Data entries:
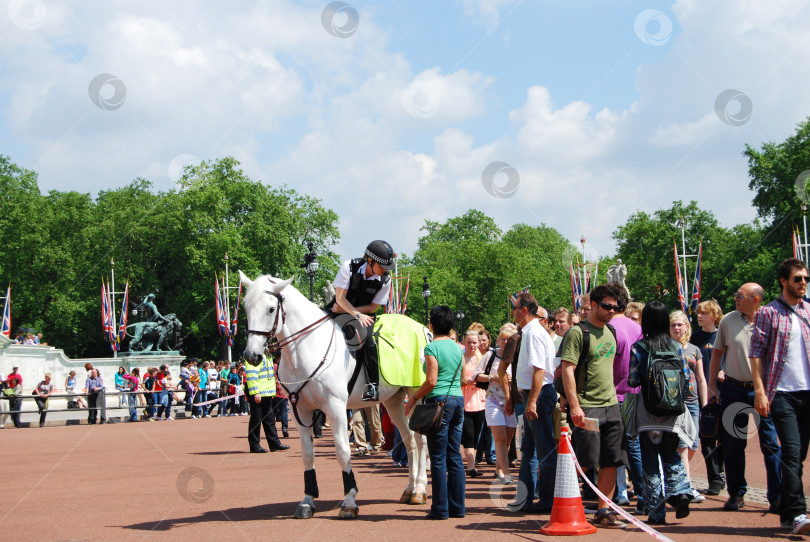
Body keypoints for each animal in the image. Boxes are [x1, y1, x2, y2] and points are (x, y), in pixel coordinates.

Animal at [240, 274, 430, 520]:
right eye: (246, 307)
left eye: (271, 309)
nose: (251, 356)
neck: (306, 348)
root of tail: (421, 328)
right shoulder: (300, 410)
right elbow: (307, 454)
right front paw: (307, 501)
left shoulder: (336, 408)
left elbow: (342, 451)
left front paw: (349, 501)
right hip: (393, 401)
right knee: (409, 441)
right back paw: (409, 489)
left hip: (415, 396)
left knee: (421, 440)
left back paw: (420, 489)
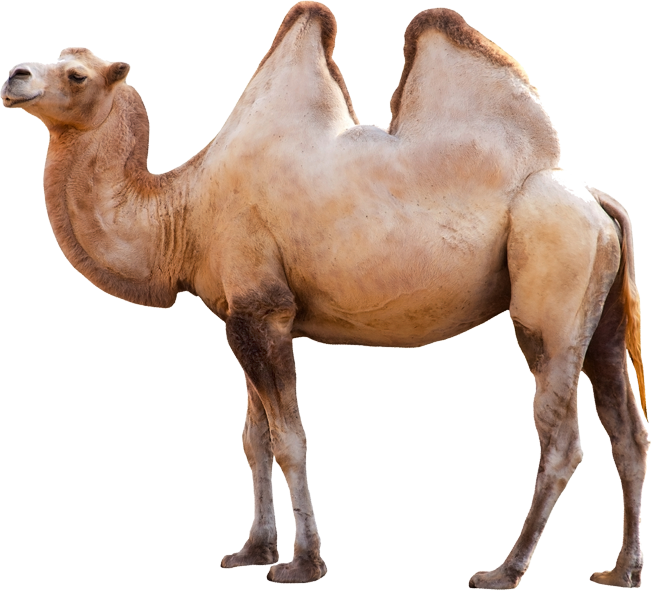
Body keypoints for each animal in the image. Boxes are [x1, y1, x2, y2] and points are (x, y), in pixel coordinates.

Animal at [2, 3, 647, 588]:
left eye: (77, 74)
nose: (15, 76)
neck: (182, 211)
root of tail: (598, 201)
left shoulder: (263, 308)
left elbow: (289, 440)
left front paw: (302, 564)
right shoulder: (243, 314)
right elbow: (253, 440)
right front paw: (251, 551)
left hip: (549, 295)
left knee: (561, 437)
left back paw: (504, 569)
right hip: (602, 317)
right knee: (628, 430)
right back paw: (619, 570)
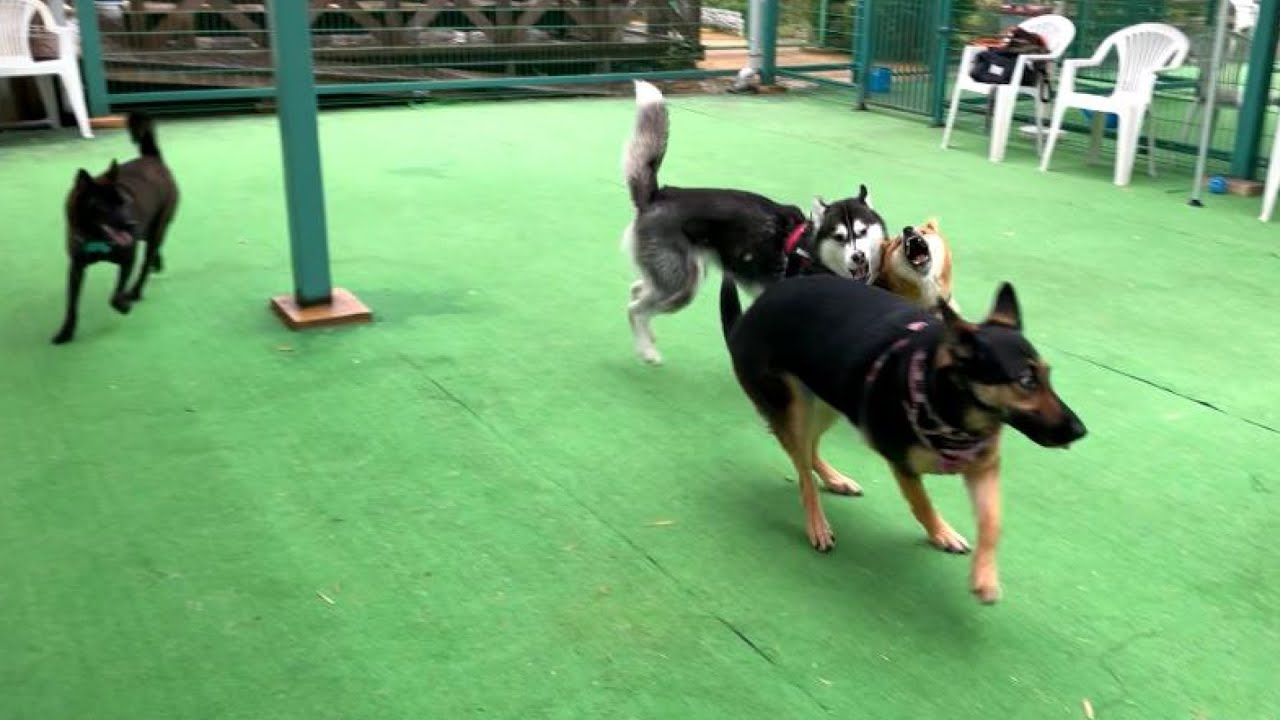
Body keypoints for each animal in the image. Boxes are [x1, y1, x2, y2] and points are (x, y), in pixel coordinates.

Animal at [53, 114, 179, 345]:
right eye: (104, 207)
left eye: (125, 202)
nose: (132, 224)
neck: (97, 238)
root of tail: (153, 159)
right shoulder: (76, 268)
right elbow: (72, 304)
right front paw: (66, 332)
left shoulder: (128, 258)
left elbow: (115, 294)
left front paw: (123, 304)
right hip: (148, 230)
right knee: (152, 249)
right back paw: (157, 263)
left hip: (157, 226)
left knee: (145, 264)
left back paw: (135, 291)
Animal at [621, 79, 886, 364]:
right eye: (839, 237)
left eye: (862, 231)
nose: (858, 257)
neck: (812, 253)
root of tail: (658, 195)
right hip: (682, 285)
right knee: (635, 309)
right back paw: (647, 350)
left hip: (679, 276)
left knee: (637, 290)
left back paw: (647, 334)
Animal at [719, 273, 1086, 603]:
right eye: (1026, 381)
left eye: (1047, 376)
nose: (1080, 431)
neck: (949, 410)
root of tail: (748, 316)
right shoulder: (903, 466)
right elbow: (922, 505)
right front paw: (941, 533)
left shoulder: (984, 468)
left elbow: (992, 523)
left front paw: (984, 577)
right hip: (794, 408)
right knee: (803, 474)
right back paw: (817, 523)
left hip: (828, 401)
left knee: (808, 454)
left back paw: (835, 480)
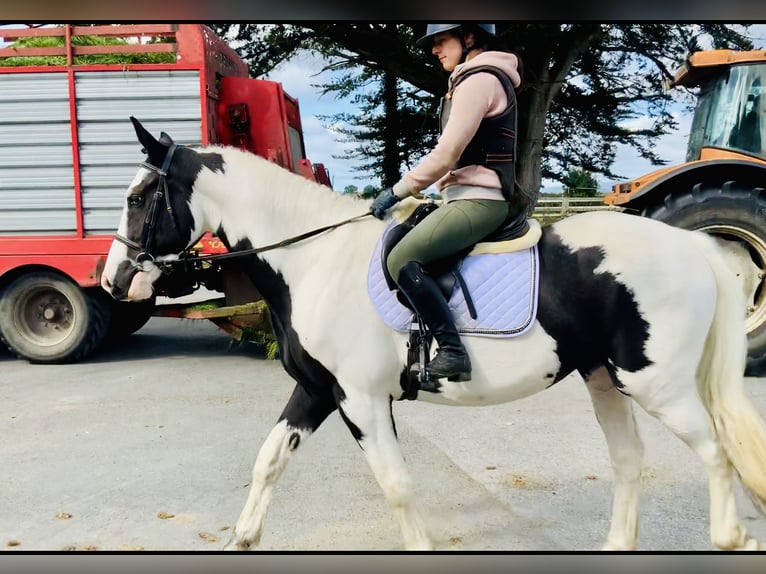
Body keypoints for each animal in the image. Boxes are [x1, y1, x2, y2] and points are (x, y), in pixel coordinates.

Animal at [100, 118, 766, 552]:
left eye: (140, 196)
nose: (114, 280)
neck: (314, 260)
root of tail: (695, 247)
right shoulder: (317, 391)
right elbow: (269, 459)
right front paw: (243, 537)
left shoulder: (361, 400)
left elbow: (396, 485)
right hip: (605, 378)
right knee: (630, 461)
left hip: (657, 385)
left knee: (717, 453)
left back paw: (729, 537)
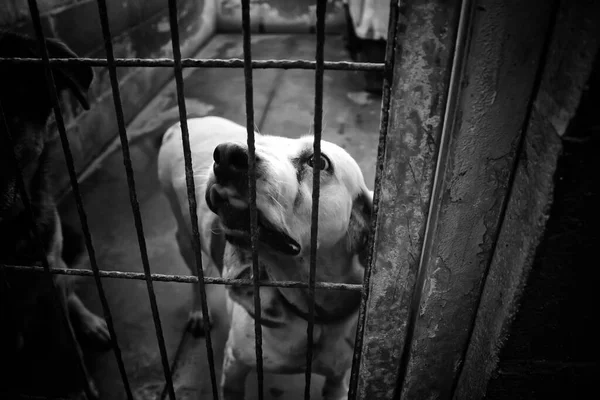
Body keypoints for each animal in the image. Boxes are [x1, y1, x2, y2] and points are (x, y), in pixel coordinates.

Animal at [157, 117, 372, 398]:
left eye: (319, 161)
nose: (226, 154)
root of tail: (187, 121)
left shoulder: (337, 381)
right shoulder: (234, 367)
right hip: (185, 237)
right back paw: (198, 314)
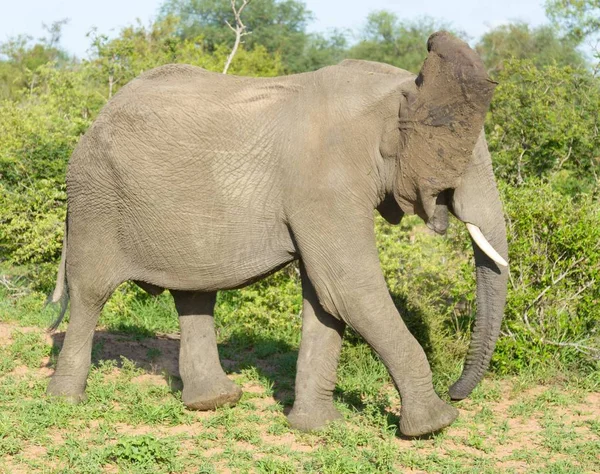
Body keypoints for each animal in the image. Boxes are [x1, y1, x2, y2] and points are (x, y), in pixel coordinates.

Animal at [45, 30, 506, 436]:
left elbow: (325, 299)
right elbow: (348, 289)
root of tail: (96, 117)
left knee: (195, 294)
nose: (457, 391)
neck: (393, 91)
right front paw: (436, 425)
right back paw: (65, 401)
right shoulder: (324, 183)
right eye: (462, 158)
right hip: (96, 199)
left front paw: (318, 428)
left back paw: (216, 401)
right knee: (90, 293)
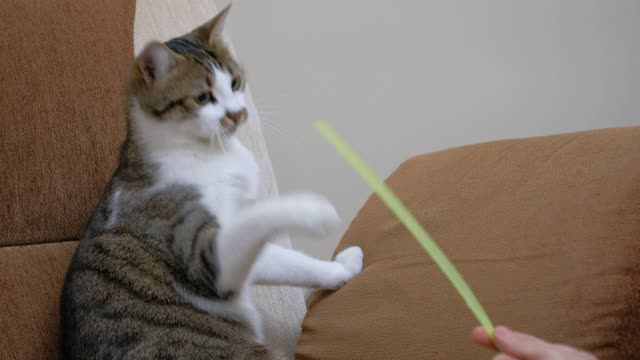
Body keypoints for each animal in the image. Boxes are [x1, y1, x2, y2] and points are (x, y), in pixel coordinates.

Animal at [62, 6, 362, 360]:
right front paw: (314, 214)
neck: (210, 151)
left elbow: (281, 259)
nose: (238, 113)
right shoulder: (205, 252)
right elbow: (270, 232)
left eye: (234, 82)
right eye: (202, 98)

• [WHAT IS NEEDED] Please copy the data above word for word, but only from the line that contains "left knee: (195, 294)" through the final line, both included, and without the pictures.

• [THE COMPLETED TASK]
left knee: (195, 294)
nose: (457, 391)
neck: (393, 91)
right front paw: (436, 425)
right back paw: (65, 401)
right shoulder: (324, 183)
right eye: (462, 158)
right hip: (96, 199)
left front paw: (318, 428)
left back paw: (216, 401)
right knee: (90, 293)
Body keypoints for each animal in the image. Boxes are [x1, y1, x2, y2] and points are (x, y), in pixel coordinates.

Animal at [62, 6, 362, 360]:
right front paw: (314, 214)
neck: (210, 151)
left elbow: (281, 259)
nose: (238, 113)
right shoulder: (205, 252)
right elbow: (270, 232)
left eye: (234, 82)
right eye: (202, 98)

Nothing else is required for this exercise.